Oh sure, there’s all the logical and perfectly reasonable counter points to all of the crap that keeps me up at night and makes me want to crawl into the corner and cry. That’s the “beauty” of PTSD – It’s not reasonable. It doesn’t follow logic and it doesn’t say “well, that’s not too bad so I’ll leave you alone”. Nope, PTSD is an indiscriminate monster that can hide under anyone’s bed.
My little demon isn’t as severe as most and it is controlled through therapy and medications. However, we have men and women among us who are barely able to function because of PTSD and others have all but given up. This is why I personally took strong offense to John Stossel and his trivializing the homeless. I’m sorry, but after what he did and said, I probably wouldn’t piss on him if he were on fire; I’d probably go get marshmallows.
Please keep in mind this holiday season that there are men and women among us that are enduring hell each and every day. You can do your part to help by just being there for someone who is suffering. Each of us is a lifeline for another even though few of us are actually trained to deal with it.
If you know someone who is suffering from Post-Traumatic Stress Disorder and you believe they are about to go over the edge or do something to harm themselves, you can call 911 and explain what’s going on. Don’t worry about being wrong; let the professionals decide if steps need to be taken. The worst that can happen is someone you care about will get evaluated and released. Sure, they might be angry at first but trust me, they will realize you only called because you care for them.

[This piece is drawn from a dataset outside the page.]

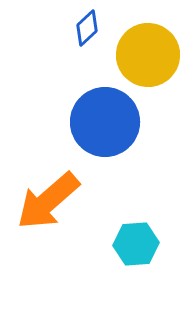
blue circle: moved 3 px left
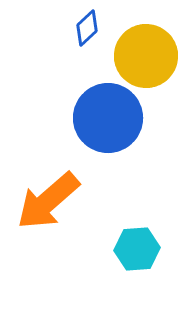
yellow circle: moved 2 px left, 1 px down
blue circle: moved 3 px right, 4 px up
cyan hexagon: moved 1 px right, 5 px down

If you are a veteran and the stress of the holidays are causing you to consider taking drastic action, or if you just need someone to talk to, there are people and services out there to help you get through this. If you’re a veteran or if you’re worried about one, please call the Veteran’s Crisis Line at 1-800-273-8255 and press 1. You can also log on at http://www.veteranscrisisline.net/ to get a one on one chat going.

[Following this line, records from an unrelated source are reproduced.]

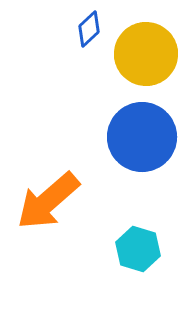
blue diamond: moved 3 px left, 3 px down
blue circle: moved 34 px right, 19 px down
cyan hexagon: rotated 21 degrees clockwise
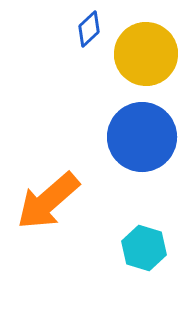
cyan hexagon: moved 6 px right, 1 px up
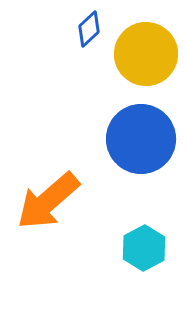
blue circle: moved 1 px left, 2 px down
cyan hexagon: rotated 15 degrees clockwise
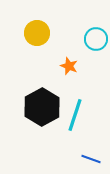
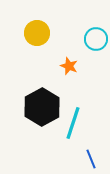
cyan line: moved 2 px left, 8 px down
blue line: rotated 48 degrees clockwise
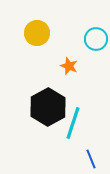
black hexagon: moved 6 px right
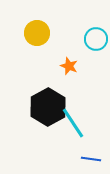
cyan line: rotated 52 degrees counterclockwise
blue line: rotated 60 degrees counterclockwise
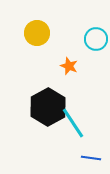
blue line: moved 1 px up
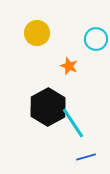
blue line: moved 5 px left, 1 px up; rotated 24 degrees counterclockwise
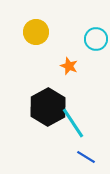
yellow circle: moved 1 px left, 1 px up
blue line: rotated 48 degrees clockwise
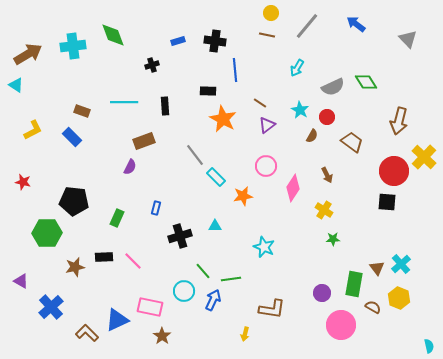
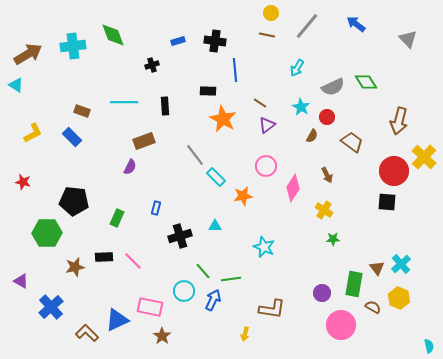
cyan star at (300, 110): moved 1 px right, 3 px up
yellow L-shape at (33, 130): moved 3 px down
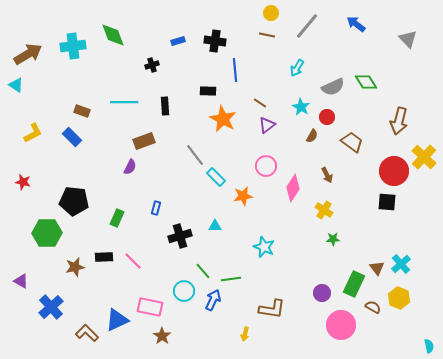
green rectangle at (354, 284): rotated 15 degrees clockwise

You are not alone. Please remember that. If you would like more information about Post-Traumatic Stress Disorder or suspect you may have it, please visit http://www.ptsd.va.gov/ for more information.
Frankly speaking, the first step for battling PTSD is to seek help. I hope everyone has a safe and rewarding holiday season. Happy Saturnalia everyone!
The not so funny thing about PTSD is you often feel totally alone even when surrounded by friends and family. The hardest part is when you have very few of either. I was an abused child that grew up into an agoraphobic adult. I think of killing myself many times a day. Its a struggle each day to say no to that whispering voice. Someday I wont.
I agree Erin…since my mother passed in 2009 the holidays just don’t feel the same. I love this article and the graphic, Frank. I know I have PTSD but I had no idea that I was in such a high statistical group.
Frank, thank you. The holidays are always a bit weird for me, especially since my mom died. This is a beautiful piece and I am honored to write with you.